Excerpted passage:
══════════

We’re almost full, but have 3 spots left!!  So don’t delay, bring the family, pizza and refreshments will be served…

Get the info at www.krhess.com/events

Kristina Haymes

Del Mar, San Diego Estate Planning

Wills, Trusts, and Estate Planning

Videotaping the signing of your estate planning documents: will, trust, irrevocable trusts

From the desk of Kristina R. Haymes, San Diego Estate Planning Lawyer…

October 13, 2010

*Fictitous names — stories are not tied to real people  -any similarity is a coincidence.  This blog does not provide legal advice, just general information.

Evelyn* lives in Del Mar and she is 86 and owns $10 million in real estate (even in today’s market).

Evelyn is a widow and has decided that she would like to drastically change her estate plan.  She had previously worked with a San Diego Estate Planning Attorney when her husband was alive.

Evelyn has now decided that she would like to disinherit one of her children and change some of the beneficiaries of her trust and will.

What can Evelyn do to ensure that her will, trust, and other key estate planning documents are not contested?

One thing Evelyn can do is videotape the signing of her estate planning documents.  Evelyn is in good health and has a sound mind, so a videotape would clearly demonstrate that she 1) was competent to make these changes, 2) was of sound mind, and 3) was not subject to undue influence.  Courts in California have found that such videotapes can establish “compelling evidence” that a testator (person who executes a will) or Trustor (Grantor or “trustmaker”) was fully capable of making these changes.  So, if one of Evelyn’s children decide to contest her trust or will, then, the estate would introduce the videotape as evidence that Evelyn was fully competent to make the changes.

If, however, Evelyn had alzheimers or had experienced some diminished mental capacity, then, a videotape could backfire and prove that she didn’t have the mental capacity to make changes to her estate plan.

So, be careful!  Videotaping can be a shield against estate challenges and it can be a sword destroying estate planning.

══════════

Provided material:
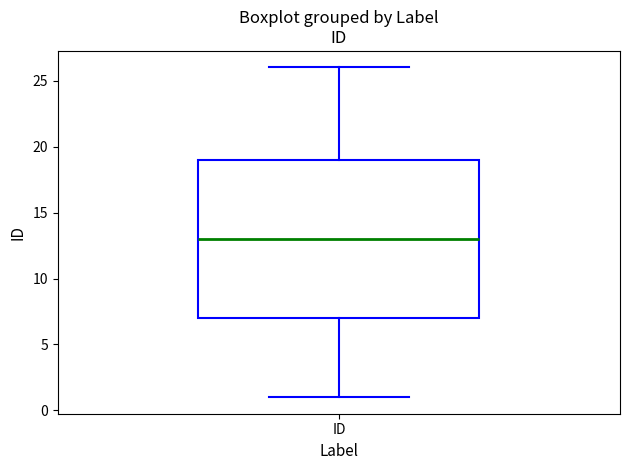

Where does the upper whisker of the box for ID end on the y-axis? The values are not printed on the chart, so give them approximately, as read against the axis.

26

══════════

What this exercise asks:
a - In the post on videotaping estate planning signings, what three things would a videotape show about Evelyn?
b - Write the next part of the post on videotaping estate planning signings, picking up after its final sentence.

Answers:
a - It would show that she was competent to make the changes, was of sound mind, and was not subject to undue influence.

b -
Another important strategy is to include no contest provisions in your will and trust.  California recently updated its law on which provisions will be enforced, making it more difficult to enforce no contest clauses.  Nevertheless, it cannot hurt to include such a provision.  No contest clauses generally provide that if a beneficiary challenges the validity of the will or trust, then, their right to inherit under the document goes away.

You challenge the will or trust and you are OUT.  As mentioned, California has made it more difficult to enforce such provisions, but if the technical requirements are met, they can be enforced.

After all, it is everyone’s right to give their property to whom they want, when they want, and in the manner they want — and that is precisely one of the goals of estate planning — to make that process as easy as possible.

Of course, if dealing with rational individuals, it is often better to discuss with the beneficiaries your plan and why you are doing things the way you are so they understand your thought process (and hopefully will be less likely to challenge your plan after you’re gone).  But the reality is that too often, people are not able to act rationally when it comes to issues of money, inheritance, and the emotional issues that are deeply connected to such things.  Too often a lifetime of hurts, or memories, or previously unresolved issues will rear their ugly head when a loved one dies.  And, also too often, people are not able to accept a parent’s decision to change their estate plan.  Sometimes, children if they knew of such changes would attempt to manipulate or coerce the parent into changing the plan.  Thus, there are often many valid reasons people have for not discussing their estate plan with the beneficiaries or changes they are making and why.

If you, like Evelyn, want to make significant changes to your San Diego estate plan, and you think it is highly likely that your changes will be unpopular with your beneficiaries (children, step-children, or other relatives), then, by all means call our office and we can assist you in making sure that your wishes are followed and can videotape your signing to protect against any future estate litigation.

I’m Kristina Haymes the owner of Haymes Law Group, and I am here to serve you and your family with all of your San Diego Estate Planning needs.  We are not like most law firms, and I invite you to take advantage of one of our 2 free monthly Family Wealth Planning Sessions where we can discuss your situation and how the personal attention of our law firm can serve your family’s estate planning needs.

Create Legacies and estate plans that work!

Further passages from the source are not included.